- Born: Yoshiko Saka (阪 淑子) April 25, 1932 Kyoto, Kyoto Prefecture, Empire of Japan
- Died: October 29, 2021 (aged 89) Kanagawa Prefecture, Japan
- Occupations: Voice actress; actress;
- Years active: 1948–2021
- Agent: Theater Echo
- Spouse: Osamu Saka

= Yoshiko Ōta =

Japanese actress (1932–2021)

Yoshiko Saka (阪 淑子, Saka Yoshiko) known professionally as Yoshiko Ōta (太田淑子, Ōta Yoshiko) was a Japanese voice actress and actress from Kyoto Prefecture, affiliated with Theater Echo.

She is best known for voice roles such as Leo/Kimba in Kimba the White Lion, Tanpei in Time Bokan, Gan-chan/Yatterman No.1 in Yatterman, Sewashi in Doraemon, Nobita Nobi in Doraemon, Princess Sapphire in Princess Knight, Atsuko "Akko" Kagami in The Secret of Akko-chan, Kyoko Otowa in Aim for the Ace!, Chizuko Makieda in D.N.Angel, Panny/Baby Panda in Panda! Go Panda!, Peebo in Chodenshi Bioman, and Urasue in InuYasha.

==Biography==
Ōta was born in Kyoto, Kyoto Prefecture, Empire of Japan on April 25, 1932.
- - - - -
[Activities]:
(1) Can you copy the stretch of the Yoshiko Ōta profile from "She is best" through "Urasue in InuYasha.", word for word?
(2) How would you translate this sentence from the Yoshiko Ōta profile into Spanish: "Ōta was born in Kyoto, Kyoto Prefecture, Empire of Japan on April 25, 1932."
(3) Could you carry the Yoshiko Ōta profile forward with the next part of her biography, picking up right after its last sentence?

[Study material]:
- - - - -
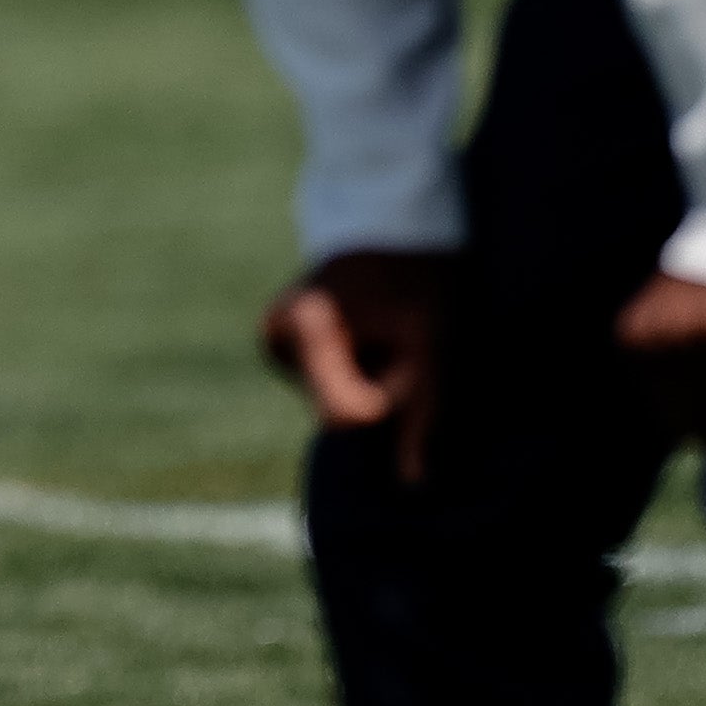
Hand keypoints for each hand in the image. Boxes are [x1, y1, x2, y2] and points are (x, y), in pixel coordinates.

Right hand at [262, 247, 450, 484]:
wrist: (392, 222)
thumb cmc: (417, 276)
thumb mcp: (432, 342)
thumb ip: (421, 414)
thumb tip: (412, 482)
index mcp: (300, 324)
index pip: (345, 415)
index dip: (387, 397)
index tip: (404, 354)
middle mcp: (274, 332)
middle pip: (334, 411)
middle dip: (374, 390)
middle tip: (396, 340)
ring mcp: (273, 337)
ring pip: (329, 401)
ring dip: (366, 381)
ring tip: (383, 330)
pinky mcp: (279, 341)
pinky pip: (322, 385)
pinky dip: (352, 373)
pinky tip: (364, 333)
- - - - -
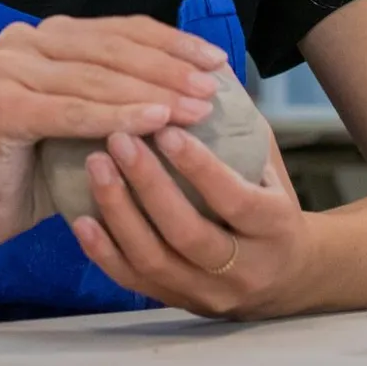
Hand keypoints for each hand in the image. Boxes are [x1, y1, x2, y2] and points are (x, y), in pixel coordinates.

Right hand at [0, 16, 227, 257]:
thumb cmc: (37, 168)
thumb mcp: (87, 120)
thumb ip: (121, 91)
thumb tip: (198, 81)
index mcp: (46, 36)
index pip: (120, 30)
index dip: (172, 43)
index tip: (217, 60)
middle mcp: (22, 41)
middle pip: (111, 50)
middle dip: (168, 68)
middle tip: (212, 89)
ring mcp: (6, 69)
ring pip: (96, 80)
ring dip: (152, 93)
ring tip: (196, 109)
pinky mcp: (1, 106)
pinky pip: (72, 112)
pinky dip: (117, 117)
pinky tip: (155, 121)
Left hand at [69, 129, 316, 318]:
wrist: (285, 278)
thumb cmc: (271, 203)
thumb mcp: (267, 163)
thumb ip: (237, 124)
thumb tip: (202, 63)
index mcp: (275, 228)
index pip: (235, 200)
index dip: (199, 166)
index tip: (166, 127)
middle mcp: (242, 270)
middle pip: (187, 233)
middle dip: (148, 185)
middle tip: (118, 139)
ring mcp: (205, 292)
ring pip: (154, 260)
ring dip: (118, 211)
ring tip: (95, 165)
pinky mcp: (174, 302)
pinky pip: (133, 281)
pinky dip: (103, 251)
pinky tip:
- - - - -
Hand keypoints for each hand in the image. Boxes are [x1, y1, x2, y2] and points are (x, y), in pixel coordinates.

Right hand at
- - - - -
[Answers for this exercise]:
(1)
She is best known for voice roles such as Leo/Kimba in Kimba the White Lion, Tanpei in Time Bokan, Gan-chan/Yatterman No.1 in Yatterman, Sewashi in Doraemon, Nobita Nobi in Doraemon, Princess Sapphire in Princess Knight, Atsuko "Akko" Kagami in The Secret of Akko-chan, Kyoko Otowa in Aim for the Ace!, Chizuko Makieda in D.N.Angel, Panny/Baby Panda in Panda! Go Panda!, Peebo in Chodenshi Bioman, and Urasue in InuYasha.

(2) Ōta nació en Kioto, prefectura de Kioto, Imperio del Japón, el 25 de abril de 1932.

(3)
She joined Takarazuka Revue in 1947, and remained with them until 1952. She joined Theater Echo in 1963.

In 2016, she received the Tokyo Anime Award Festival's Merit Award.

Ōta died from heart failure on October 29, 2021, at the age of 89. Her death was announced on November 9 by Theater Echo.

==Personal life==
She married fellow voice actor Osamu Saka, whom she met while a member of the Takarazuka Revue. The couple moved to Tokyo in 1964.

Throughout the 1960s, Ōta voiced the heroes and heroines in animated adaptations of Osamu Tezuka's works. She even managed to appear as a voice actress in all three anime series of The Secret of Akko-chan. When she was cast to voice Princess Sapphire in Princess Knight, she was overjoyed, as it was a role she always wanted to play.

She was the original voice of Nobita Nobi for the first Doraemon anime series. In the second Doraemon anime series that ran from 1979 to 2005, she voiced Nobita's great-great-grandson Sewashi.

Originally, Time Bokan and Yatterman were intended to focus on the main hero and heroine, voiced by her and Mari Okamoto. However, the villainous trios of both series were so entertaining with audiences and the staff that they became the main characters. Ōta expressed her personal frustration at this decision, remarking, "It's always the bad guys who get all the attention."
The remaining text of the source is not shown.